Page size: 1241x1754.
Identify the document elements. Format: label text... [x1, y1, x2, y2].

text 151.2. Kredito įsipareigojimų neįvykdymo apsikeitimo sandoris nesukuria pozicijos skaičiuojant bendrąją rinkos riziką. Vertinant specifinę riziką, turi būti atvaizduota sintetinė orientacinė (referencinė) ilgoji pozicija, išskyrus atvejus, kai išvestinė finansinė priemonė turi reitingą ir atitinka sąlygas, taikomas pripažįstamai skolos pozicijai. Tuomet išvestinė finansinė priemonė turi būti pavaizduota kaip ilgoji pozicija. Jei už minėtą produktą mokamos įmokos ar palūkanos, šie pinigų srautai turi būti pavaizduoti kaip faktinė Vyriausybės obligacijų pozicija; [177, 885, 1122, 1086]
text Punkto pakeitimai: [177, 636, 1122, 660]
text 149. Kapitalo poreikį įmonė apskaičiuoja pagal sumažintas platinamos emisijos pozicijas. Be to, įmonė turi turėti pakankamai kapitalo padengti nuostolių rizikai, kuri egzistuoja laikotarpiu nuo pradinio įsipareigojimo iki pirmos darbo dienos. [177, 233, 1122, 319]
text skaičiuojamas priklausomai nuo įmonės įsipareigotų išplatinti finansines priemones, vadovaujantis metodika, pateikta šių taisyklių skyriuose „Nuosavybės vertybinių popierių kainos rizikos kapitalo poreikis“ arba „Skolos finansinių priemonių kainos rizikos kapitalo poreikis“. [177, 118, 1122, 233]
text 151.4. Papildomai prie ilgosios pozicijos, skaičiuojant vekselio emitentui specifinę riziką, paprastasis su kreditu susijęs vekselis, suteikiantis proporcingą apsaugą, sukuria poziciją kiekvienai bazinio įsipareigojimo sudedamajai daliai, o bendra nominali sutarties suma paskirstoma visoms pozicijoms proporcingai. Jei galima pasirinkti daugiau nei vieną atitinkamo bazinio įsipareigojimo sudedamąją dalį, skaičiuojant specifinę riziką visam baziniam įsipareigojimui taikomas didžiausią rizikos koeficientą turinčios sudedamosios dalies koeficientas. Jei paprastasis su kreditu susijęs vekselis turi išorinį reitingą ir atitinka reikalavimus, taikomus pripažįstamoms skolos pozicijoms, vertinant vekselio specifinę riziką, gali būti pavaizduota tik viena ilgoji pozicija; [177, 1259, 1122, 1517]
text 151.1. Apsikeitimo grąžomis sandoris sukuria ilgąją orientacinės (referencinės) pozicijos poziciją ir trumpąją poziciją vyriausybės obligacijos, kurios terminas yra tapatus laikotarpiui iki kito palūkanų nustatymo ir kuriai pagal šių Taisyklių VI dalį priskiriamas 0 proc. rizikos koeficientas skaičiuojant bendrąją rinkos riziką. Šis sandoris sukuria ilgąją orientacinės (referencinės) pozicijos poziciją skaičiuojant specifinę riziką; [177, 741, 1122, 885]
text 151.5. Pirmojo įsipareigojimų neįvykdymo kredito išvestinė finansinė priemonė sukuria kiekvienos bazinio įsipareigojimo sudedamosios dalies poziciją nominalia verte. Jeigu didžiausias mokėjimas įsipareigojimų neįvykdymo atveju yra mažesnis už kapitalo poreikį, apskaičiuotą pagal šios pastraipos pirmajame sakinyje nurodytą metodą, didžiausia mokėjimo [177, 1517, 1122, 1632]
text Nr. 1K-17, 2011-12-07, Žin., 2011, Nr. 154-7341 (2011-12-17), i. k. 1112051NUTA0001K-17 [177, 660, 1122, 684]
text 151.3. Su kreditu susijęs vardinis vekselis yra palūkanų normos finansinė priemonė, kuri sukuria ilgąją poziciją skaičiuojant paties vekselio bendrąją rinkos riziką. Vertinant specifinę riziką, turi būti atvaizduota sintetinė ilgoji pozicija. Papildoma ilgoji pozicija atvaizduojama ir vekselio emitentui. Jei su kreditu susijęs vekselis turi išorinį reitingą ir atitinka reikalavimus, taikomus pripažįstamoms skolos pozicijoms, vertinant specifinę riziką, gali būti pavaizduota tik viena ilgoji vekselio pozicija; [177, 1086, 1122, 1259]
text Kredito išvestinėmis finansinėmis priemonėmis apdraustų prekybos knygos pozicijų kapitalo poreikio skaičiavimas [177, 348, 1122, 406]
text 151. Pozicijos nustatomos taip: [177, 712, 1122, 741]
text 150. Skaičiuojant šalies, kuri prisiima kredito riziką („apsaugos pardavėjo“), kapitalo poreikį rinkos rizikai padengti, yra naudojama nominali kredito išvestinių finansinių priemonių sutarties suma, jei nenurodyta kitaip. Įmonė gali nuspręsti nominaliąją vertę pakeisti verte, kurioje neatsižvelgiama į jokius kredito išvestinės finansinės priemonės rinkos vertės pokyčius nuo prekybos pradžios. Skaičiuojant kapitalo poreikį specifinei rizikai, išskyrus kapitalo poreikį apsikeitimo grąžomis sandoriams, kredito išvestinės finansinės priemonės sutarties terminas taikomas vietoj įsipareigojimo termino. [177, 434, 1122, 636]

=-=-=-=-=

Work to complete
Repeat word for word the stretch of the listing above, from its start through the line containing "Identify the document".

Solution for this task
Page size: 1241x1754.
Identify the document elements. Format: label text... [x1, y1, x2, y2].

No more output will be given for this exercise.